All of those people see their city embodied in the image of their mayor, who serves as the face of the city. Never mind that the mayor’s job is part time and he holds but one of seven City Council votes. He’ll become the center of responsibility in voters’ minds.

The needs of the people, though, hold some things in common: People across Port Arthur need better housing, roads and drainage. That was true, especially for roads and drainage, before Hurricane and Tropical Storm Harvey, which flooded some 80 percent of the city in August 2017. It was especially true after.

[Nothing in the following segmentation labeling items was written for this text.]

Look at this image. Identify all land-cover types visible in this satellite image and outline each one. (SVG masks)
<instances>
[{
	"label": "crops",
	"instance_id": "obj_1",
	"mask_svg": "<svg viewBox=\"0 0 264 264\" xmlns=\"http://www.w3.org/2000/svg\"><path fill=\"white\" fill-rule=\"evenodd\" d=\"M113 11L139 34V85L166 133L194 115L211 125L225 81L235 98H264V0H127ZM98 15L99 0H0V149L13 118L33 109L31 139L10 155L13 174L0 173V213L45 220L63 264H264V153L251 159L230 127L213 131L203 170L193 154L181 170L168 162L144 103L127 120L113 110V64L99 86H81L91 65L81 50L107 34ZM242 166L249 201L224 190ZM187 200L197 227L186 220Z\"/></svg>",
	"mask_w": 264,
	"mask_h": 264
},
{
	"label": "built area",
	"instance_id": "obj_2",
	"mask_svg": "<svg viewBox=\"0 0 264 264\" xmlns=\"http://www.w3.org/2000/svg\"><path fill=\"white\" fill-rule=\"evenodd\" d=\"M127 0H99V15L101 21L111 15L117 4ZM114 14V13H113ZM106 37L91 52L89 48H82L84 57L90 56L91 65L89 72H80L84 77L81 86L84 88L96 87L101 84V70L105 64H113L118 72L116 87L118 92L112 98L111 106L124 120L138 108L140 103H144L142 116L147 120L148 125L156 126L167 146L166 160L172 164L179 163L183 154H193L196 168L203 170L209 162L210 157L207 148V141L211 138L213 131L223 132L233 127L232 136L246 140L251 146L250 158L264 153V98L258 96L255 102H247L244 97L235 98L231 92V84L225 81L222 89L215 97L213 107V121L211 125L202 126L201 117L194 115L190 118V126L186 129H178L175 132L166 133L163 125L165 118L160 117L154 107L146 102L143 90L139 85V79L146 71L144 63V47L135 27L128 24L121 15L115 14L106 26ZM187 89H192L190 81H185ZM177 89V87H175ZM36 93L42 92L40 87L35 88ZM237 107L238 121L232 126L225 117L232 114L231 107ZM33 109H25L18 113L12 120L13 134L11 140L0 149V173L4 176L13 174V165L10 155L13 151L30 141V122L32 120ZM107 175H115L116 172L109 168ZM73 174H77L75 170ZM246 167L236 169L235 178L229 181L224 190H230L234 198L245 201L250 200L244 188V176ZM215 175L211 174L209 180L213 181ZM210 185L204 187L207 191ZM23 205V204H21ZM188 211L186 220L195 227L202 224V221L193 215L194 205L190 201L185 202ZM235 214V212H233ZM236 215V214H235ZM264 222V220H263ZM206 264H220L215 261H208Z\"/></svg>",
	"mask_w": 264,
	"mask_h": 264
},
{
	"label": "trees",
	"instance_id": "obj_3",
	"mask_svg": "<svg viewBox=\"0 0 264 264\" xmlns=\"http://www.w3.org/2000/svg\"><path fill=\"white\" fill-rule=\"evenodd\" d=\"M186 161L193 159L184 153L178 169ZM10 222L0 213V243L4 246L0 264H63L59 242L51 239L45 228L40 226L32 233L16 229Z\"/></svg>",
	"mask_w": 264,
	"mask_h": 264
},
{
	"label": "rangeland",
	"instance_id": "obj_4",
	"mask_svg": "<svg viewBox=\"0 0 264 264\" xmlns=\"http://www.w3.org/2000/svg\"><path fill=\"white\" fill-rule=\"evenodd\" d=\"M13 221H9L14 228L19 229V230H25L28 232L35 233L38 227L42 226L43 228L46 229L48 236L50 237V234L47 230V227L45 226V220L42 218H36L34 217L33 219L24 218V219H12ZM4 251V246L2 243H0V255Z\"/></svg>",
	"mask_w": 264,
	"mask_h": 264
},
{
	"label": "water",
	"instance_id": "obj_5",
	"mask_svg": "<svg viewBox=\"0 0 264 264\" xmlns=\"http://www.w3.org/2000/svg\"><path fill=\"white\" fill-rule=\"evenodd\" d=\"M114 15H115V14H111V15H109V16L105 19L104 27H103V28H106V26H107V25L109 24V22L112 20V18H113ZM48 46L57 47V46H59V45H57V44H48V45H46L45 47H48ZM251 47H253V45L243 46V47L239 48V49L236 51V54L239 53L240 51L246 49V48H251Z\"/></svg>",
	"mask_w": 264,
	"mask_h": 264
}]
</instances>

Port Arthur has been battered over the past 14 years by a long line of destructive storms: Hurricanes Rita and Ike and Harvey. Rain falls on us all, from Sabine Pass to Golf Hill. Flooding in a low-lying city will always be a challenge.

Solutions are slow in coming, but they are coming. Some engineering work around Babe Zaharias Golf Course may resolve flooding along Jimmy Johnson Boulevard and Ninth Avenue. Elevated housing — we’re seeing some new homes, built on stilts and funded by the federal government — might mitigate some flood damages. Ditch work — more has been done lately — will help drainage.

Other challenges may be tougher to resolve. The city met earlier this year with Sabine Pass residents who were weary of flooding, drainage, sewer and road problems there.

A city worker told me when he went to Sabine Pass recently to explore drainage solutions, the first time his shovel hit dirt it turned up water underneath. Work is planned in July, the best chance for dry soil.

The new mayor needs to establish and foster deeper relations in some communities. When we covered the community meeting in Sabine Pass, no one knew who their councilmember was. It was Raymond Scott, who will complete nine years in his office next year. He was seated in the audience that night.

When I visited the community center Saturday, only one voter had been there in the first two hours. That’s the mark of disenchanted, disconnected people.

Bartie holds some strong cards as he enters office. For one, much of the post-storm relief application and preparation work is done. Federal money will flow in. City Hall staff is solid.

Motiva is committed to downtown development, and construction work should begin soon enough. Residential construction continues downtown.

Federal money can’t fix everything. Some $70 million planned for roadwork over the next five years won’t fix every street. We are still a low-lying city, and it will rain.

Right now, Mayor-elect Bartie is hearing lots of cheers. Then come the challenges.

Welcome to office.

Ken Stickney is editor of The Port Arthur News.